───── Supplied entries

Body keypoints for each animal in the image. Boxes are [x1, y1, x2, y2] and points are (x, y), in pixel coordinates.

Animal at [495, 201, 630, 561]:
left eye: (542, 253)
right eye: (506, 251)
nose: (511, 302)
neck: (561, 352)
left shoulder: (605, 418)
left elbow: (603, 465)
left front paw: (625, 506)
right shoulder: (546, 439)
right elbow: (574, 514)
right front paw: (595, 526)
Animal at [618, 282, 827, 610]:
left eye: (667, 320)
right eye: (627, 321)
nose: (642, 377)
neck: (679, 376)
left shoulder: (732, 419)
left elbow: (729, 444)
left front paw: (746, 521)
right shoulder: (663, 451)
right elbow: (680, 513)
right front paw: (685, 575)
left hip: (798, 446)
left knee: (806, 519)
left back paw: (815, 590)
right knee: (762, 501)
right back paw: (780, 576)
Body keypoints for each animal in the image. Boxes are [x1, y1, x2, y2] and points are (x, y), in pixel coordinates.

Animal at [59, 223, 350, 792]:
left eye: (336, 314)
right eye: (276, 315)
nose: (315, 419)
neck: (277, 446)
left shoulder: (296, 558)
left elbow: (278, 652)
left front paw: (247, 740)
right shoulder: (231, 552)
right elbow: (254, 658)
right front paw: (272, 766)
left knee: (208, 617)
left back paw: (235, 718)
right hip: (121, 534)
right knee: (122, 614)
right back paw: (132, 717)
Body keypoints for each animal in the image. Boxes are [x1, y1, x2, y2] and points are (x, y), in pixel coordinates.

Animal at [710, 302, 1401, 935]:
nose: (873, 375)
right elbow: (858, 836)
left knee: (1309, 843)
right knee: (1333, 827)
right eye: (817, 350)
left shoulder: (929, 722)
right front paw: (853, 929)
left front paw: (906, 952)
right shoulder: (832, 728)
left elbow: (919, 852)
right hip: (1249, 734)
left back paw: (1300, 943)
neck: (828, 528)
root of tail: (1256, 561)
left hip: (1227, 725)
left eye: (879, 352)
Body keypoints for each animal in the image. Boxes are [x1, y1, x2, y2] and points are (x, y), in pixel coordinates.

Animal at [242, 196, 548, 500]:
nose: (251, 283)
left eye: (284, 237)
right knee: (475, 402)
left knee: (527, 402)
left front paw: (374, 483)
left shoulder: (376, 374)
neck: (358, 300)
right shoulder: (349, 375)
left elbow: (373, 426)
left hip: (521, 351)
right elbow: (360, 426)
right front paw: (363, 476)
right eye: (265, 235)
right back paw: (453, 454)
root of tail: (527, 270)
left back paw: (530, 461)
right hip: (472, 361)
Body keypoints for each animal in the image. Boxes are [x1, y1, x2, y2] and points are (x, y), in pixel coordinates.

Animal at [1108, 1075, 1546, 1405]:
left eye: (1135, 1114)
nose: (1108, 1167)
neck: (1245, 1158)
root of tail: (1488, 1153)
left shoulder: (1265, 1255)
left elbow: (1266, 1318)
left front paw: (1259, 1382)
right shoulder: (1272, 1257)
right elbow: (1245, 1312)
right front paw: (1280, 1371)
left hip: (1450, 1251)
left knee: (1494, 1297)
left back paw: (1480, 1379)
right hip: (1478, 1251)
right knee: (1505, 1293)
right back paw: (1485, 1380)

──────────

* _Directions for this task_: Return the opening line of the data and every line after it through the line containing "right knee: (762, 501)", please, exactly as written and with nothing added.

* _Task output_:
Body keypoints for each animal in the image. Boxes are [x1, y1, x2, y2] and points are (x, y), in pixel coordinates.

Animal at [495, 201, 630, 561]:
left eye: (542, 253)
right eye: (506, 251)
nose: (511, 302)
neck: (561, 352)
left shoulder: (605, 418)
left elbow: (603, 465)
left front paw: (625, 506)
right shoulder: (546, 439)
right elbow: (574, 514)
right front paw: (595, 526)
Animal at [618, 282, 827, 610]:
left eye: (667, 320)
right eye: (627, 321)
nose: (642, 377)
neck: (679, 376)
left shoulder: (732, 419)
left elbow: (729, 444)
left front paw: (746, 521)
right shoulder: (663, 451)
right elbow: (680, 513)
right front paw: (685, 575)
left hip: (798, 446)
left knee: (806, 519)
left back paw: (815, 590)
right knee: (762, 501)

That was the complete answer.